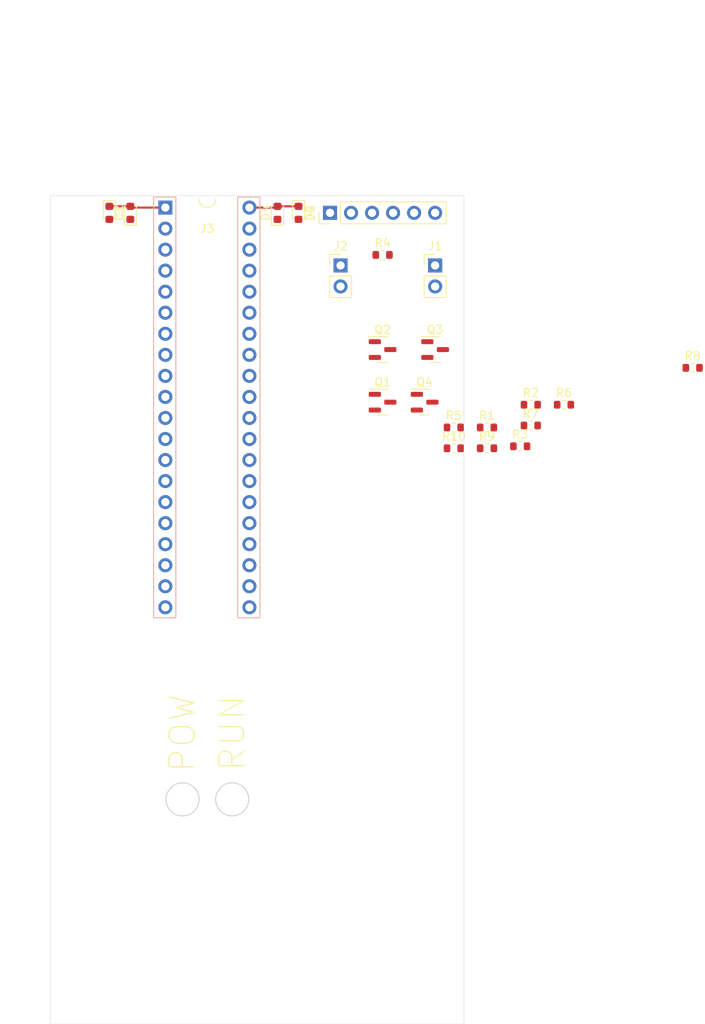
<source format=kicad_pcb>
(kicad_pcb (version 20211014) (generator pcbnew)

  (general
    (thickness 1.6)
  )

  (paper "A4")
  (layers
    (0 "F.Cu" signal)
    (31 "B.Cu" signal)
    (32 "B.Adhes" user "B.Adhesive")
    (33 "F.Adhes" user "F.Adhesive")
    (34 "B.Paste" user)
    (35 "F.Paste" user)
    (36 "B.SilkS" user "B.Silkscreen")
    (37 "F.SilkS" user "F.Silkscreen")
    (38 "B.Mask" user)
    (39 "F.Mask" user)
    (40 "Dwgs.User" user "User.Drawings")
    (41 "Cmts.User" user "User.Comments")
    (42 "Eco1.User" user "User.Eco1")
    (43 "Eco2.User" user "User.Eco2")
    (44 "Edge.Cuts" user)
    (45 "Margin" user)
    (46 "B.CrtYd" user "B.Courtyard")
    (47 "F.CrtYd" user "F.Courtyard")
    (48 "B.Fab" user)
    (49 "F.Fab" user)
    (50 "User.1" user)
    (51 "User.2" user)
    (52 "User.3" user)
    (53 "User.4" user)
    (54 "User.5" user)
    (55 "User.6" user)
    (56 "User.7" user)
    (57 "User.8" user)
    (58 "User.9" user)
  )

  (setup
    (pad_to_mask_clearance 0)
    (pcbplotparams
      (layerselection 0x00010fc_ffffffff)
      (disableapertmacros false)
      (usegerberextensions false)
      (usegerberattributes true)
      (usegerberadvancedattributes true)
      (creategerberjobfile true)
      (svguseinch false)
      (svgprecision 6)
      (excludeedgelayer true)
      (plotframeref false)
      (viasonmask false)
      (mode 1)
      (useauxorigin false)
      (hpglpennumber 1)
      (hpglpenspeed 20)
      (hpglpendiameter 15.000000)
      (dxfpolygonmode true)
      (dxfimperialunits true)
      (dxfusepcbnewfont true)
      (psnegative false)
      (psa4output false)
      (plotreference true)
      (plotvalue true)
      (plotinvisibletext false)
      (sketchpadsonfab false)
      (subtractmaskfromsilk false)
      (outputformat 1)
      (mirror false)
      (drillshape 1)
      (scaleselection 1)
      (outputdirectory "")
    )
  )

  (net 0 "")
  (net 1 "/pb1/PIN")
  (net 2 "HI")
  (net 3 "LO")
  (net 4 "/pb40/PIN")
  (net 5 "Net-(J1-Pad1)")
  (net 6 "Net-(J2-Pad1)")
  (net 7 "unconnected-(J3-Pad2)")
  (net 8 "unconnected-(J3-Pad3)")
  (net 9 "unconnected-(J3-Pad4)")
  (net 10 "unconnected-(J3-Pad5)")
  (net 11 "unconnected-(J3-Pad6)")
  (net 12 "unconnected-(J3-Pad7)")
  (net 13 "unconnected-(J3-Pad8)")
  (net 14 "unconnected-(J3-Pad9)")
  (net 15 "unconnected-(J3-Pad10)")
  (net 16 "unconnected-(J3-Pad11)")
  (net 17 "unconnected-(J3-Pad12)")
  (net 18 "unconnected-(J3-Pad13)")
  (net 19 "unconnected-(J3-Pad14)")
  (net 20 "unconnected-(J3-Pad15)")
  (net 21 "unconnected-(J3-Pad16)")
  (net 22 "unconnected-(J3-Pad17)")
  (net 23 "unconnected-(J3-Pad18)")
  (net 24 "unconnected-(J3-Pad19)")
  (net 25 "unconnected-(J3-Pad20)")
  (net 26 "unconnected-(J3-Pad21)")
  (net 27 "unconnected-(J3-Pad22)")
  (net 28 "unconnected-(J3-Pad23)")
  (net 29 "unconnected-(J3-Pad24)")
  (net 30 "unconnected-(J3-Pad25)")
  (net 31 "unconnected-(J3-Pad26)")
  (net 32 "unconnected-(J3-Pad27)")
  (net 33 "unconnected-(J3-Pad28)")
  (net 34 "unconnected-(J3-Pad29)")
  (net 35 "unconnected-(J3-Pad30)")
  (net 36 "unconnected-(J3-Pad31)")
  (net 37 "unconnected-(J3-Pad32)")
  (net 38 "unconnected-(J3-Pad33)")
  (net 39 "unconnected-(J3-Pad34)")
  (net 40 "unconnected-(J3-Pad35)")
  (net 41 "unconnected-(J3-Pad36)")
  (net 42 "unconnected-(J3-Pad37)")
  (net 43 "unconnected-(J3-Pad38)")
  (net 44 "unconnected-(J3-Pad39)")
  (net 45 "VPP")
  (net 46 "VDD")
  (net 47 "GND")
  (net 48 "unconnected-(J4-Pad4)")
  (net 49 "unconnected-(J4-Pad5)")
  (net 50 "unconnected-(J4-Pad6)")
  (net 51 "Net-(Q1-Pad1)")
  (net 52 "Net-(Q1-Pad3)")
  (net 53 "Net-(Q3-Pad3)")
  (net 54 "Net-(Q4-Pad3)")

  (footprint "Resistor_SMD:R_0603_1608Metric" (layer "F.Cu") (at 127.64 70.785))

  (footprint "LED_SMD:LED_0603_1608Metric" (layer "F.Cu") (at 59.69 52.07 90))

  (footprint "LED_SMD:LED_0603_1608Metric" (layer "F.Cu") (at 77.47 52.07 90))

  (footprint "Connector_PinHeader_2.54mm:PinHeader_1x02_P2.54mm_Vertical" (layer "F.Cu") (at 96.52 58.42))

  (footprint "Resistor_SMD:R_0603_1608Metric" (layer "F.Cu") (at 102.79 80.495))

  (footprint "Resistor_SMD:R_0603_1608Metric" (layer "F.Cu") (at 98.78 80.495))

  (footprint "Resistor_SMD:R_0603_1608Metric" (layer "F.Cu") (at 90.17 57.15))

  (footprint "LED_SMD:LED_0603_1608Metric" (layer "F.Cu") (at 57.15 52.07 -90))

  (footprint "Resistor_SMD:R_0603_1608Metric" (layer "F.Cu") (at 102.79 77.985))

  (footprint "prog:tl866" (layer "F.Cu") (at 69 51.435))

  (footprint "Resistor_SMD:R_0603_1608Metric" (layer "F.Cu") (at 112.09 75.235))

  (footprint "Resistor_SMD:R_0603_1608Metric" (layer "F.Cu") (at 108.08 75.235))

  (footprint "Connector_PinHeader_2.54mm:PinHeader_1x02_P2.54mm_Vertical" (layer "F.Cu") (at 85.09 58.42))

  (footprint "Resistor_SMD:R_0603_1608Metric" (layer "F.Cu") (at 98.78 77.985))

  (footprint "Package_TO_SOT_SMD:SOT-23" (layer "F.Cu") (at 96.52 68.58))

  (footprint "LED_SMD:LED_0603_1608Metric" (layer "F.Cu") (at 80.01 52.07 -90))

  (footprint "Package_TO_SOT_SMD:SOT-23" (layer "F.Cu") (at 90.17 74.93))

  (footprint "Package_TO_SOT_SMD:SOT-23" (layer "F.Cu") (at 90.17 68.58))

  (footprint "Package_TO_SOT_SMD:SOT-23" (layer "F.Cu") (at 95.25 74.93))

  (footprint "Resistor_SMD:R_0603_1608Metric" (layer "F.Cu") (at 106.8 80.255))

  (footprint "Resistor_SMD:R_0603_1608Metric" (layer "F.Cu") (at 108.08 77.745))

  (footprint "Connector_PinHeader_2.54mm:PinHeader_1x06_P2.54mm_Vertical" (layer "F.Cu") (at 83.82 52.07 90))

  (gr_rect locked (start 50 50) (end 100 150) (layer "Edge.Cuts") (width 0.05) (fill none) (tstamp b91b9b4d-7e5e-4d00-81c5-97c101e7a2db))

  (segment (start 59.8425 51.435) (end 63.92 51.435) (width 0.25) (layer "F.Cu") (net 1) (tstamp 24fa032c-e0f5-4a6c-8a3f-67ab19c8f049))
  (segment (start 59.69 51.2825) (end 59.8425 51.435) (width 0.25) (layer "F.Cu") (net 1) (tstamp 8e67ef69-74ed-4deb-bd8b-e8c7183f65ca))
  (segment (start 57.15 51.2825) (end 59.69 51.2825) (width 0.25) (layer "F.Cu") (net 1) (tstamp a383bb80-ca5e-488d-96c2-8eb9b651940c))
  (segment (start 77.47 51.2825) (end 80.01 51.2825) (width 0.25) (layer "F.Cu") (net 4) (tstamp a11fdc72-02f4-4b2c-b80e-22227690e7b2))
  (segment (start 74.08 51.435) (end 77.3175 51.435) (width 0.25) (layer "F.Cu") (net 4) (tstamp d2ad2ecd-ae07-4a75-84ad-2fb308bcc5e0))
  (segment (start 77.3175 51.435) (end 77.47 51.2825) (width 0.25) (layer "F.Cu") (net 4) (tstamp f17e6dc8-6212-4eaa-b13d-294b9fcb9f04))

)

</source>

◆ ◆ ◆ ◆

Problem to work on:
Reproduce, character for character, only the lines of the preceding data that start at the line with "(layerselection 0x00010fc_ffffffff)" and end at the line with "(hpglpenspeed 20)", both included.

Result for this task:
      (layerselection 0x00010fc_ffffffff)
      (disableapertmacros false)
      (usegerberextensions false)
      (usegerberattributes true)
      (usegerberadvancedattributes true)
      (creategerberjobfile true)
      (svguseinch false)
      (svgprecision 6)
      (excludeedgelayer true)
      (plotframeref false)
      (viasonmask false)
      (mode 1)
      (useauxorigin false)
      (hpglpennumber 1)
      (hpglpenspeed 20)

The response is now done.